Maternal coffee consumption during pregnancy on childhood AL
Risk estimates for childhood AL are shown in Figure 2 . Compared with never/lowest drinkers, adverse effect of maternal coffee consumption during pregnancy on childhood AL was observed in ever drinkers (1.22; 95% CI, 1.04–1.43), low to moderate-level drinkers (1.16; 95% CI, 1.00–1.34), and high-level drinkers (1.72; 95% CI, 1.37–2.16). There was no statistically significant heterogeneity among studies (I 2 = 32.3%, P = .206; I 2 = 0.0%, P = .615; I 2 = 35.0%, P = .202). Regarding the assessment of publication bias, neither Begg bias ( Figure 3 ) nor Egger bias was observed ( P = .406).
Maternal coffee consumption during pregnancy on childhood ALL
Figure 4 presents the summary ORs for childhood ALL. Compared with the never/lowest drinkers, the summary OR was 1.26 (95% CI, 1.05–1.50) for ever drinkers, 1.09 (95% CI, 0.91–1.31) for low to moderate-level drinkers, and 1.65 (95% CI, 1.28–2.12) for high-level drinkers. Significant between-study heterogeneity was not noted in last 2 (I 2 = 24.1%, P = .261; I 2 = 47.0%, P = .110). When the results on ever drinkers were pooled in random effect model, the adverse effect of ever drinkers was not observed: 1.30 (95% CI, 0.97–1.73). With respect to publication bias, no bias was observed (Egger test, P = .596).
Maternal coffee consumption during pregnancy on childhood AML
The summary ORs for childhood AML are presented in Figure 5 . The significant association between childhood AML and coffee consumption during pregnancy was observed for ever drinkers (1.35; 95% CI, 1.10–1.66) and high-level drinkers (1.58; 95% CI, 1.20–2.08), but not for low to moderate-level drinkers (1.18; 95% CI, 1.00–1.40). No heterogeneity was observed (I 2 = 17.0%, P = .306; I 2 = 0.0%, P = .643; I 2 = 0.0%, P = .486). There was publication bias among studies included in this metaanalysis (Egger test, P = .018).

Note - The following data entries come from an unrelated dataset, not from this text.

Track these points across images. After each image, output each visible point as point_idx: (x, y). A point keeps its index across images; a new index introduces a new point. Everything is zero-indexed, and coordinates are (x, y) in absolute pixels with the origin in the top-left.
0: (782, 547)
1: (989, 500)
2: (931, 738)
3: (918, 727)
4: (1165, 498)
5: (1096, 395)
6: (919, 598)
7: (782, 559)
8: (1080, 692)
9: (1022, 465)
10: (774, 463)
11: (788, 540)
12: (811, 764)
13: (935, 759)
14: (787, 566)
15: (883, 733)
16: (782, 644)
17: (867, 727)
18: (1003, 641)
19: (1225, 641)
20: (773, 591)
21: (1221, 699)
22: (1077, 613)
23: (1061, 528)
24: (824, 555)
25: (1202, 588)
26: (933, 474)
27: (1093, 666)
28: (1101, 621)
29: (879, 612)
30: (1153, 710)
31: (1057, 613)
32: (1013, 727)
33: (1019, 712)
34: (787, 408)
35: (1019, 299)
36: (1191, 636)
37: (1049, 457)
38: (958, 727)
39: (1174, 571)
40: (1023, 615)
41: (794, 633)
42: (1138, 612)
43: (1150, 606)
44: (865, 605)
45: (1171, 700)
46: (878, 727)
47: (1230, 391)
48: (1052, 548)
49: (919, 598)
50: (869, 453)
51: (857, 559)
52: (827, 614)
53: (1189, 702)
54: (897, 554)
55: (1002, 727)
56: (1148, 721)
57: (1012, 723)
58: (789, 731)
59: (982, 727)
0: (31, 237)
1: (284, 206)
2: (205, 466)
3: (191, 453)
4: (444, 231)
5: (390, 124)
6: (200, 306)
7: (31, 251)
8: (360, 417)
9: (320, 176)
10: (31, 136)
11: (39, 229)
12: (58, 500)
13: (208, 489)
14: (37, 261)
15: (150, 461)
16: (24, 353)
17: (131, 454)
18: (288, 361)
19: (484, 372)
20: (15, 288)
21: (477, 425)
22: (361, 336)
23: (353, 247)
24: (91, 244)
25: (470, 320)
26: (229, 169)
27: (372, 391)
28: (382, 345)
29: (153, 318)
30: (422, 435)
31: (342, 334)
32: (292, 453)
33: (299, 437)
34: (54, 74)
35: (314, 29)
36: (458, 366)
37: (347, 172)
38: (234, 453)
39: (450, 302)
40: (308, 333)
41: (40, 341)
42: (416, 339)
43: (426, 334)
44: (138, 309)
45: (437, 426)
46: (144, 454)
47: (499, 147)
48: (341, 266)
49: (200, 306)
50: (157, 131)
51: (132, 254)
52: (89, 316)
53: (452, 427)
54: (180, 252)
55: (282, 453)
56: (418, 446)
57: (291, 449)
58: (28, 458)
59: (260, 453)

Dose-response relationship
Six studies were included in final dose-response metaanalysis with one removed due to no available data presented for cases and controls. Among these studies, 3, 4, and 3 were used to explore the dose-response relationship between coffee consumption during pregnancy and childhood AL, childhood ALL, and childhood AML, respectively.
For childhood AL, the nonlinearly relationship was not observed regarding maternal coffee consumption with childhood AL ( P for nonlinearity = .68) ( Figure 6 , A). Compared with never/lowest drinkers, the pooled ORs were 1.10 (95% CI, 0.94–1.29) for 1 cup/d, 1.24 (95% CI, 1.06–1.46) for 1-2 cups/d, 1.53 (95% CI, 1.21–1.93) for 2-3 cups/d, and 1.96 (95% CI, 1.32–2.92) for 4-5 cups/d.